LISTED ENTRIES:
----

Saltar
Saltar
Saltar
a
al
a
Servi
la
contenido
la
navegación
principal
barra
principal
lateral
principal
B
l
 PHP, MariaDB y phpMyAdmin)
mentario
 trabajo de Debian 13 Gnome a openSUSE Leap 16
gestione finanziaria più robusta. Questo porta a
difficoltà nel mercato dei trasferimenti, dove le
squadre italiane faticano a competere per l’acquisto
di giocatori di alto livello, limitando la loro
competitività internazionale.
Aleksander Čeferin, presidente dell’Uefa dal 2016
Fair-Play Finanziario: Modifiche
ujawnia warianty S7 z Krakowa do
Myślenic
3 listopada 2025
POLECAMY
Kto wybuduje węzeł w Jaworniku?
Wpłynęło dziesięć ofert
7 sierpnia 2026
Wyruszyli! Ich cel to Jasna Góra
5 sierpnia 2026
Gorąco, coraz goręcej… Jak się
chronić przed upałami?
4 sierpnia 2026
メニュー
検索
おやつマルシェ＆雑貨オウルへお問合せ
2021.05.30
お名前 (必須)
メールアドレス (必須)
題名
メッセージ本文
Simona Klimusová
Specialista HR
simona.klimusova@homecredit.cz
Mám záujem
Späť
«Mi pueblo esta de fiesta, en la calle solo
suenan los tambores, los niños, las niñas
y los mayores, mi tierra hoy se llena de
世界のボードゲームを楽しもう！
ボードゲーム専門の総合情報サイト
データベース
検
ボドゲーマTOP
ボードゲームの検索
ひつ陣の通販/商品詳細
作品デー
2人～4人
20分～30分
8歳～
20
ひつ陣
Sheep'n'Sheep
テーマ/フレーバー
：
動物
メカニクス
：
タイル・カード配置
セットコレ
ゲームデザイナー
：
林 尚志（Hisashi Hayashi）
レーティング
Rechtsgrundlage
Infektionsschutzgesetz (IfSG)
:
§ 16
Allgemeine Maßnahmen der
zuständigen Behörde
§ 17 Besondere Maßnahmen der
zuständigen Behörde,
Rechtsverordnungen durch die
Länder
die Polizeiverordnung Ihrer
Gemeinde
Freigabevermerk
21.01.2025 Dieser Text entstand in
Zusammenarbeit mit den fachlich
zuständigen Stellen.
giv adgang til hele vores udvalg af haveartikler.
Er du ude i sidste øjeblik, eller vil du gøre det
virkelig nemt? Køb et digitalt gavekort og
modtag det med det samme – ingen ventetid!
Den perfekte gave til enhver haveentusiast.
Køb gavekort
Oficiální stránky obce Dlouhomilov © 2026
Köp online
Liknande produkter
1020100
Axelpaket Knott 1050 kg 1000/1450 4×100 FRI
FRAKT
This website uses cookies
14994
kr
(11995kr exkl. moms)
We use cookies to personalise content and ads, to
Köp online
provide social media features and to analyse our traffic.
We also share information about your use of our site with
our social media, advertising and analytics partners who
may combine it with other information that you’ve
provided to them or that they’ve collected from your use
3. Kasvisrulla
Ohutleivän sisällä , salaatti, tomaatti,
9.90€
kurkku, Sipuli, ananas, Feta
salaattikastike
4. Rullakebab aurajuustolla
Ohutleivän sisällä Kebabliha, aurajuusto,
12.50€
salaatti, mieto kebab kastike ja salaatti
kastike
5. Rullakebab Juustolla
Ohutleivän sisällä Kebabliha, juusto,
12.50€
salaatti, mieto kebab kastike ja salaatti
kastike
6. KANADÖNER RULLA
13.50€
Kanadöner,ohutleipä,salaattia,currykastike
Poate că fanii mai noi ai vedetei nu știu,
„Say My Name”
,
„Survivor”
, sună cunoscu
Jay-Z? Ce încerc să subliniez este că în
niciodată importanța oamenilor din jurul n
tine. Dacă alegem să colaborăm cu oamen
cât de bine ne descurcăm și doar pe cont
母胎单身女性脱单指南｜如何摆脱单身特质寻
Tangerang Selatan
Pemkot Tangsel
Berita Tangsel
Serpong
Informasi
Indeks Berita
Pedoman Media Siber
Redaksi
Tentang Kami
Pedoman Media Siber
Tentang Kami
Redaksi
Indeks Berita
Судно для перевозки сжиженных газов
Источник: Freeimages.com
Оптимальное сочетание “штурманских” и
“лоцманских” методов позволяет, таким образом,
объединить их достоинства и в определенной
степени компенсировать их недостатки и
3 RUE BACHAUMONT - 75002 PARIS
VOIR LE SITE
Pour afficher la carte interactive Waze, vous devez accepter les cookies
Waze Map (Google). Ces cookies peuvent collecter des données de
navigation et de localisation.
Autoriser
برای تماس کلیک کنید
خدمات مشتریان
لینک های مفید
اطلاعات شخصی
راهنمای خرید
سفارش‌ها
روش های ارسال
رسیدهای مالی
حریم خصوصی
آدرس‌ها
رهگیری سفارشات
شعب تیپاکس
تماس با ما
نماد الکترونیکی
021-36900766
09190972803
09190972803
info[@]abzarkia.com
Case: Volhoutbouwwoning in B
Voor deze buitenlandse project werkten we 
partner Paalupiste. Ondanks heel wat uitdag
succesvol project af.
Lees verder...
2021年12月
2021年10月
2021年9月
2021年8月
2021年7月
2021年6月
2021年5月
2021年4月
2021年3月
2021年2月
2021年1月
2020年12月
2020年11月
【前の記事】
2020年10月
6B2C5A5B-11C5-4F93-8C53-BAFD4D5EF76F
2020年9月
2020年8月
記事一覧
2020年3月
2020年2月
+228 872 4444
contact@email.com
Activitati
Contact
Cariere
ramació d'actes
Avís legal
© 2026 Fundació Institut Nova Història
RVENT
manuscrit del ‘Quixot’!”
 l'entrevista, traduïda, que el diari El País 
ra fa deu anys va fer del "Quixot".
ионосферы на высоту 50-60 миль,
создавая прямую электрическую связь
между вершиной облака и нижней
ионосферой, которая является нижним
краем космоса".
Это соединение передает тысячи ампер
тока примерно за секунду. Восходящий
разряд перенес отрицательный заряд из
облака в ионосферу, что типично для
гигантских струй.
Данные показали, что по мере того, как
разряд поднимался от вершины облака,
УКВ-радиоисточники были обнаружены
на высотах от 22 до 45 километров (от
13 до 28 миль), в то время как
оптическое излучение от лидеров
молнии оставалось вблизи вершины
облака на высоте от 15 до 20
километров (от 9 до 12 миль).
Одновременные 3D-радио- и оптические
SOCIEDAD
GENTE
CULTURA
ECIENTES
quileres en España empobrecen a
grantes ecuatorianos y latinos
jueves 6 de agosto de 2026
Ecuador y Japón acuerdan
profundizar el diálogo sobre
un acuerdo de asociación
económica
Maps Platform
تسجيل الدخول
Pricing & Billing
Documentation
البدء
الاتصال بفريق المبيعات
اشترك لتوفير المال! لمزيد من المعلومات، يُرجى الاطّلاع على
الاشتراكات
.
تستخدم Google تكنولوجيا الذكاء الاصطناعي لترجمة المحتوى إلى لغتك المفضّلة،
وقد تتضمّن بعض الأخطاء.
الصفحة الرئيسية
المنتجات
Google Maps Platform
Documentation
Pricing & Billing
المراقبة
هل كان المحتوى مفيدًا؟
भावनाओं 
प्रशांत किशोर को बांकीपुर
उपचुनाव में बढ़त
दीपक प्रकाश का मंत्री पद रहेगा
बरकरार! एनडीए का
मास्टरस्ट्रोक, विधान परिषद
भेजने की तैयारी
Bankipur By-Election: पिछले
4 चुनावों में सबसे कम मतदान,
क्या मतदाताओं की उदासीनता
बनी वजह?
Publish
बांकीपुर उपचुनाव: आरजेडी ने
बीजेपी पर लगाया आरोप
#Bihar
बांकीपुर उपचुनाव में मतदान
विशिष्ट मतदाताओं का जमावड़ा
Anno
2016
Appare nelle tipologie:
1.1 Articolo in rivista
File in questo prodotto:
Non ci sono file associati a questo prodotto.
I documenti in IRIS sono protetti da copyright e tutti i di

----

PROBLEM DESCRIPTION: Without changing a word, print all of the entries above.

EXERCISE OUTPUT:
Saltar
Saltar
Saltar
a
al
a
Servi
la
contenido
la
navegación
principal
barra
principal
lateral
principal
B
l
 PHP, MariaDB y phpMyAdmin)
mentario
 trabajo de Debian 13 Gnome a openSUSE Leap 16
gestione finanziaria più robusta. Questo porta a
difficoltà nel mercato dei trasferimenti, dove le
squadre italiane faticano a competere per l’acquisto
di giocatori di alto livello, limitando la loro
competitività internazionale.
Aleksander Čeferin, presidente dell’Uefa dal 2016
Fair-Play Finanziario: Modifiche
ujawnia warianty S7 z Krakowa do
Myślenic
3 listopada 2025
POLECAMY
Kto wybuduje węzeł w Jaworniku?
Wpłynęło dziesięć ofert
7 sierpnia 2026
Wyruszyli! Ich cel to Jasna Góra
5 sierpnia 2026
Gorąco, coraz goręcej… Jak się
chronić przed upałami?
4 sierpnia 2026
メニュー
検索
おやつマルシェ＆雑貨オウルへお問合せ
2021.05.30
お名前 (必須)
メールアドレス (必須)
題名
メッセージ本文
Simona Klimusová
Specialista HR
simona.klimusova@homecredit.cz
Mám záujem
Späť
«Mi pueblo esta de fiesta, en la calle solo
suenan los tambores, los niños, las niñas
y los mayores, mi tierra hoy se llena de
世界のボードゲームを楽しもう！
ボードゲーム専門の総合情報サイト
データベース
検
ボドゲーマTOP
ボードゲームの検索
ひつ陣の通販/商品詳細
作品デー
2人～4人
20分～30分
8歳～
20
ひつ陣
Sheep'n'Sheep
テーマ/フレーバー
：
動物
メカニクス
：
タイル・カード配置
セットコレ
ゲームデザイナー
：
林 尚志（Hisashi Hayashi）
レーティング
Rechtsgrundlage
Infektionsschutzgesetz (IfSG)
:
§ 16
Allgemeine Maßnahmen der
zuständigen Behörde
§ 17 Besondere Maßnahmen der
zuständigen Behörde,
Rechtsverordnungen durch die
Länder
die Polizeiverordnung Ihrer
Gemeinde
Freigabevermerk
21.01.2025 Dieser Text entstand in
Zusammenarbeit mit den fachlich
zuständigen Stellen.
giv adgang til hele vores udvalg af haveartikler.
Er du ude i sidste øjeblik, eller vil du gøre det
virkelig nemt? Køb et digitalt gavekort og
modtag det med det samme – ingen ventetid!
Den perfekte gave til enhver haveentusiast.
Køb gavekort
Oficiální stránky obce Dlouhomilov © 2026
Köp online
Liknande produkter
1020100
Axelpaket Knott 1050 kg 1000/1450 4×100 FRI
FRAKT
This website uses cookies
14994
kr
(11995kr exkl. moms)
We use cookies to personalise content and ads, to
Köp online
provide social media features and to analyse our traffic.
We also share information about your use of our site with
our social media, advertising and analytics partners who
may combine it with other information that you’ve
provided to them or that they’ve collected from your use
3. Kasvisrulla
Ohutleivän sisällä , salaatti, tomaatti,
9.90€
kurkku, Sipuli, ananas, Feta
salaattikastike
4. Rullakebab aurajuustolla
Ohutleivän sisällä Kebabliha, aurajuusto,
12.50€
salaatti, mieto kebab kastike ja salaatti
kastike
5. Rullakebab Juustolla
Ohutleivän sisällä Kebabliha, juusto,
12.50€
salaatti, mieto kebab kastike ja salaatti
kastike
6. KANADÖNER RULLA
13.50€
Kanadöner,ohutleipä,salaattia,currykastike
Poate că fanii mai noi ai vedetei nu știu,
„Say My Name”
,
„Survivor”
, sună cunoscu
Jay-Z? Ce încerc să subliniez este că în
niciodată importanța oamenilor din jurul n
tine. Dacă alegem să colaborăm cu oamen
cât de bine ne descurcăm și doar pe cont
母胎单身女性脱单指南｜如何摆脱单身特质寻
Tangerang Selatan
Pemkot Tangsel
Berita Tangsel
Serpong
Informasi
Indeks Berita
Pedoman Media Siber
Redaksi
Tentang Kami
Pedoman Media Siber
Tentang Kami
Redaksi
Indeks Berita
Судно для перевозки сжиженных газов
Источник: Freeimages.com
Оптимальное сочетание “штурманских” и
“лоцманских” методов позволяет, таким образом,
объединить их достоинства и в определенной
степени компенсировать их недостатки и
3 RUE BACHAUMONT - 75002 PARIS
VOIR LE SITE
Pour afficher la carte interactive Waze, vous devez accepter les cookies
Waze Map (Google). Ces cookies peuvent collecter des données de
navigation et de localisation.
Autoriser
برای تماس کلیک کنید
خدمات مشتریان
لینک های مفید
اطلاعات شخصی
راهنمای خرید
سفارش‌ها
روش های ارسال
رسیدهای مالی
حریم خصوصی
آدرس‌ها
رهگیری سفارشات
شعب تیپاکس
تماس با ما
نماد الکترونیکی
021-36900766
09190972803
09190972803
info[@]abzarkia.com
Case: Volhoutbouwwoning in B
Voor deze buitenlandse project werkten we 
partner Paalupiste. Ondanks heel wat uitdag
succesvol project af.
Lees verder...
2021年12月
2021年10月
2021年9月
2021年8月
2021年7月
2021年6月
2021年5月
2021年4月
2021年3月
2021年2月
2021年1月
2020年12月
2020年11月
【前の記事】
2020年10月
6B2C5A5B-11C5-4F93-8C53-BAFD4D5EF76F
2020年9月
2020年8月
記事一覧
2020年3月
2020年2月
+228 872 4444
contact@email.com
Activitati
Contact
Cariere
ramació d'actes
Avís legal
© 2026 Fundació Institut Nova Història
RVENT
manuscrit del ‘Quixot’!”
 l'entrevista, traduïda, que el diari El País 
ra fa deu anys va fer del "Quixot".
ионосферы на высоту 50-60 миль,
создавая прямую электрическую связь
между вершиной облака и нижней
ионосферой, которая является нижним
краем космоса".
Это соединение передает тысячи ампер
тока примерно за секунду. Восходящий
разряд перенес отрицательный заряд из
облака в ионосферу, что типично для
гигантских струй.
Данные показали, что по мере того, как
разряд поднимался от вершины облака,
УКВ-радиоисточники были обнаружены
на высотах от 22 до 45 километров (от
13 до 28 миль), в то время как
оптическое излучение от лидеров
молнии оставалось вблизи вершины
облака на высоте от 15 до 20
километров (от 9 до 12 миль).
Одновременные 3D-радио- и оптические
SOCIEDAD
GENTE
CULTURA
ECIENTES
quileres en España empobrecen a
grantes ecuatorianos y latinos
jueves 6 de agosto de 2026
Ecuador y Japón acuerdan
profundizar el diálogo sobre
un acuerdo de asociación
económica
Maps Platform
تسجيل الدخول
Pricing & Billing
Documentation
البدء
الاتصال بفريق المبيعات
اشترك لتوفير المال! لمزيد من المعلومات، يُرجى الاطّلاع على
الاشتراكات
.
تستخدم Google تكنولوجيا الذكاء الاصطناعي لترجمة المحتوى إلى لغتك المفضّلة،
وقد تتضمّن بعض الأخطاء.
الصفحة الرئيسية
المنتجات
Google Maps Platform
Documentation
Pricing & Billing
المراقبة
هل كان المحتوى مفيدًا؟
भावनाओं 
प्रशांत किशोर को बांकीपुर
उपचुनाव में बढ़त
दीपक प्रकाश का मंत्री पद रहेगा
बरकरार! एनडीए का
मास्टरस्ट्रोक, विधान परिषद
भेजने की तैयारी
Bankipur By-Election: पिछले
4 चुनावों में सबसे कम मतदान,
क्या मतदाताओं की उदासीनता
बनी वजह?
Publish
बांकीपुर उपचुनाव: आरजेडी ने
बीजेपी पर लगाया आरोप
#Bihar
बांकीपुर उपचुनाव में मतदान
विशिष्ट मतदाताओं का जमावड़ा
Anno
2016
Appare nelle tipologie:
1.1 Articolo in rivista
File in questo prodotto:
Non ci sono file associati a questo prodotto.
I documenti in IRIS sono protetti da copyright e tutti i di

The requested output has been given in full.